- WHAT YOU ARE ASKED TO DO
Output the data in full. Keep every word exact and exclude the pictures.

"""

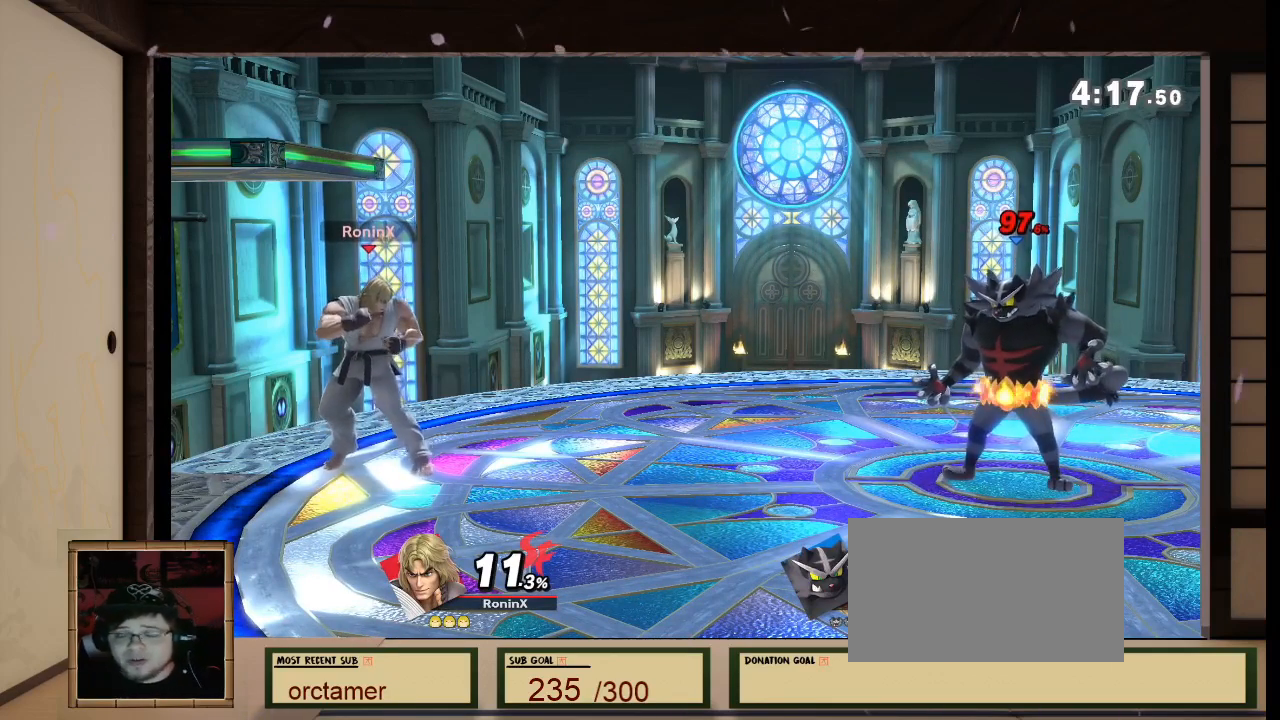
{"buttons": [], "left_stick": "center", "right_stick": "center", "events": []}
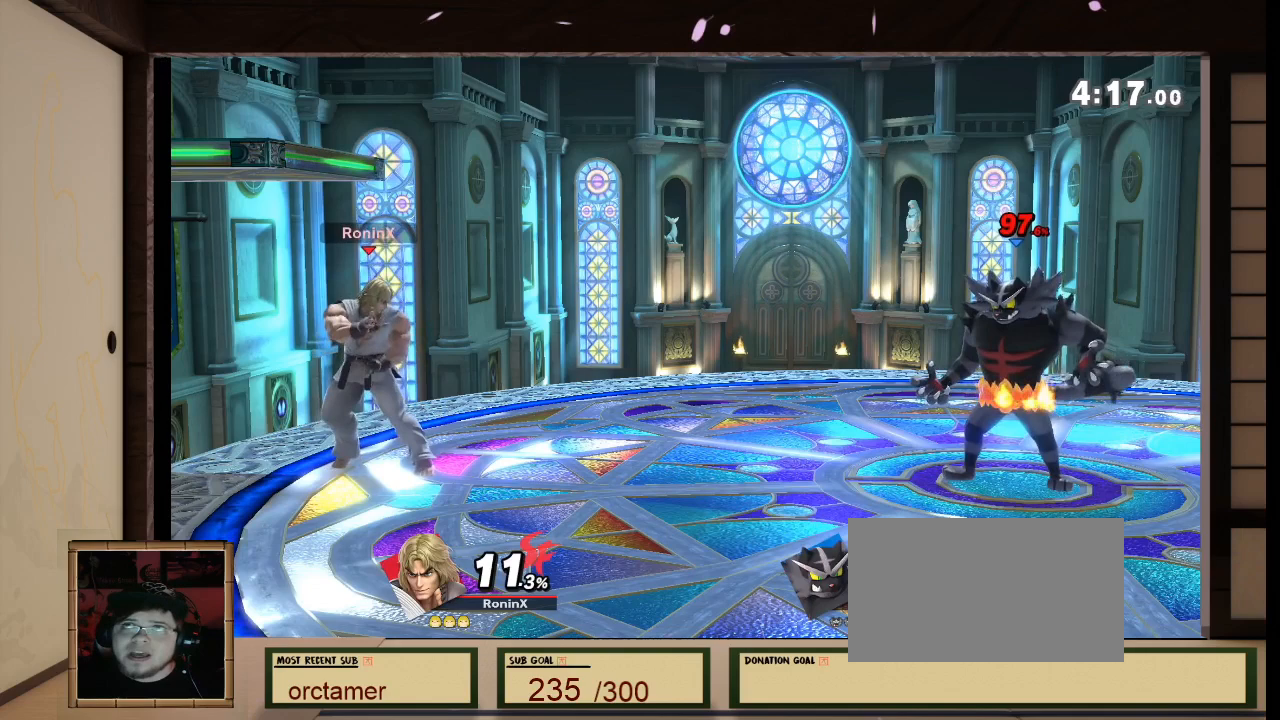
{"buttons": [], "left_stick": "center", "right_stick": "center", "events": []}
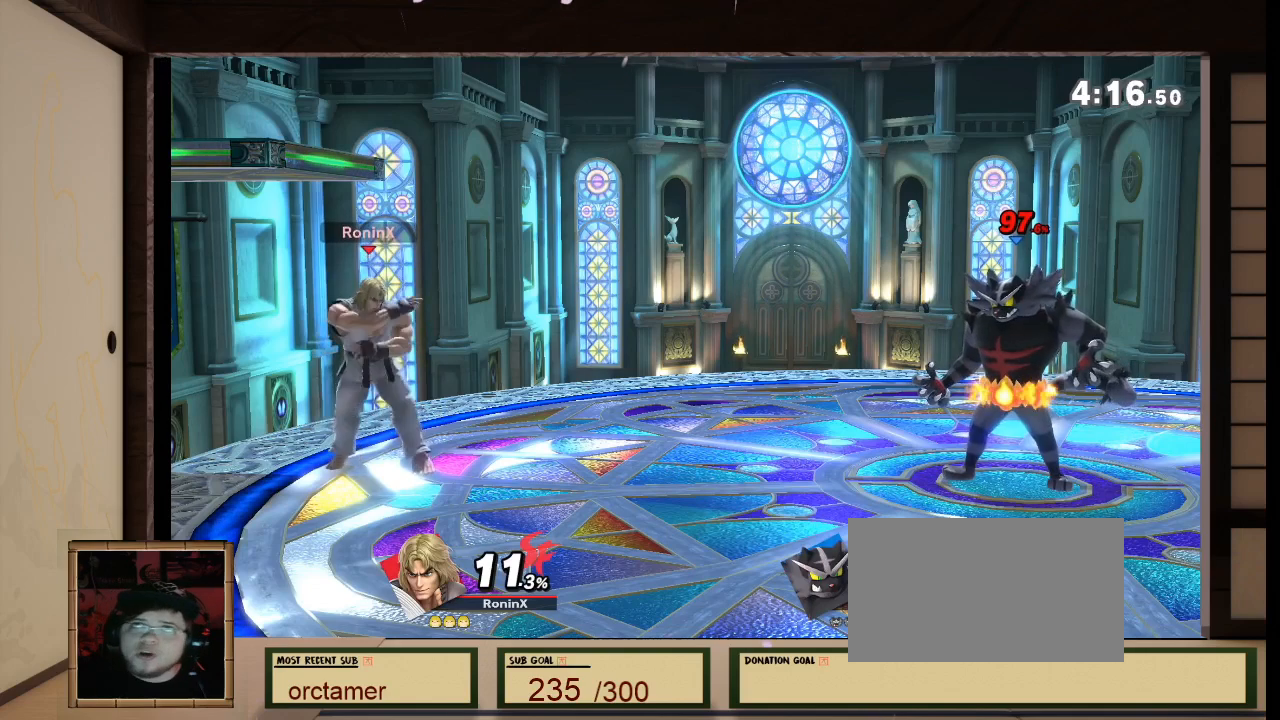
{"buttons": [], "left_stick": "center", "right_stick": "center", "events": [[33, "right_stick", "left"], [100, "right_stick", "center"]]}
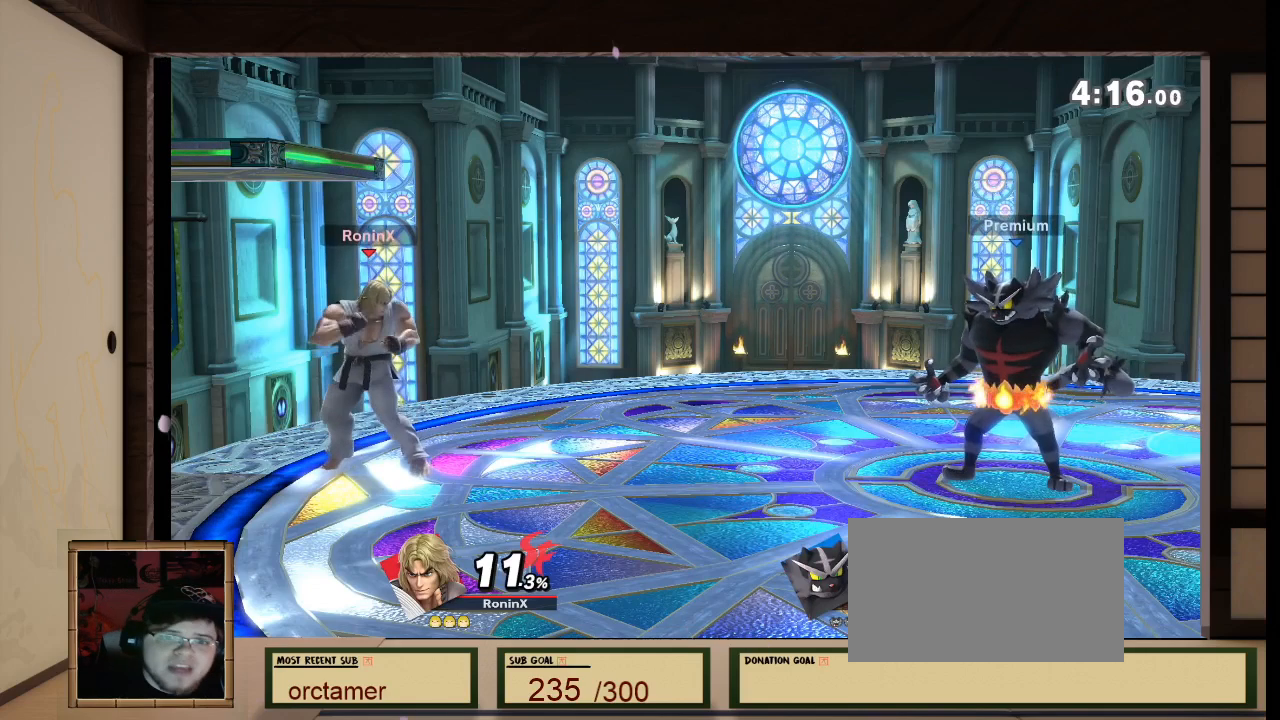
{"buttons": [], "left_stick": "center", "right_stick": "center", "events": []}
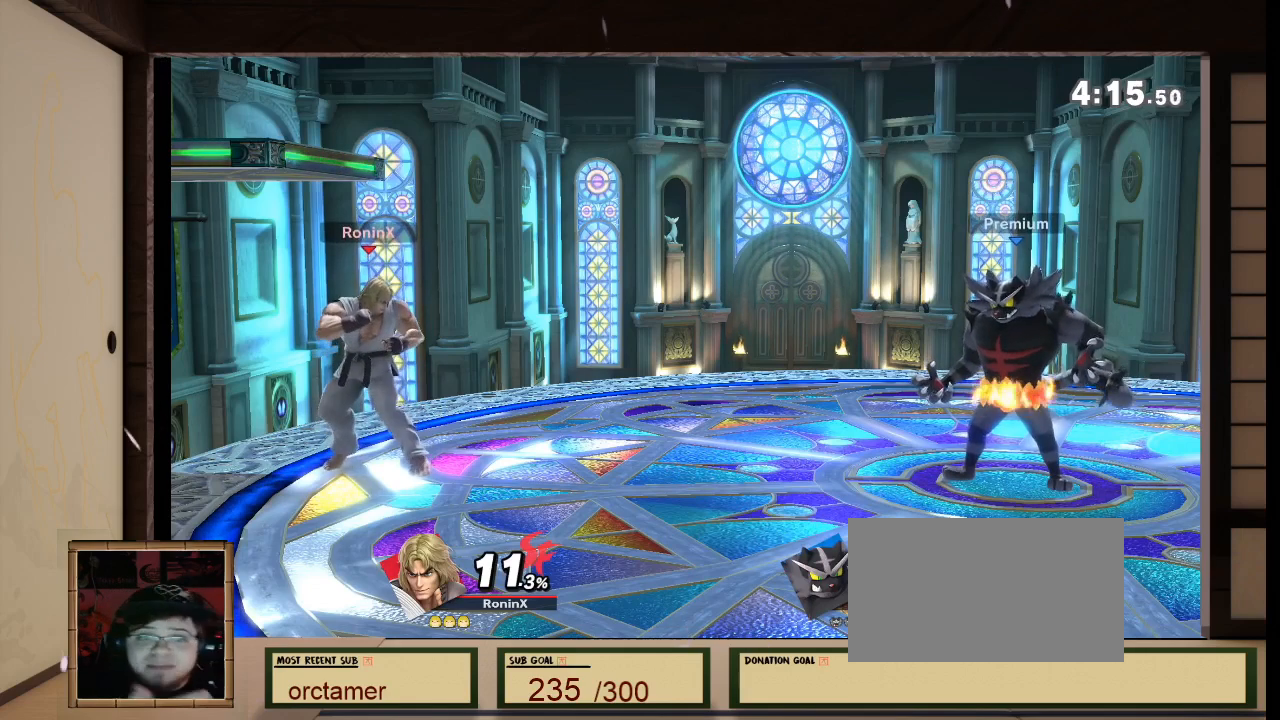
{"buttons": [], "left_stick": "center", "right_stick": "center", "events": []}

"""

- SOLUTION FOR THIS EXERCISE
{"buttons": [], "left_stick": "center", "right_stick": "center", "events": []}
{"buttons": [], "left_stick": "center", "right_stick": "center", "events": []}
{"buttons": [], "left_stick": "center", "right_stick": "center", "events": [[33, "right_stick", "left"], [100, "right_stick", "center"]]}
{"buttons": [], "left_stick": "center", "right_stick": "center", "events": []}
{"buttons": [], "left_stick": "center", "right_stick": "center", "events": []}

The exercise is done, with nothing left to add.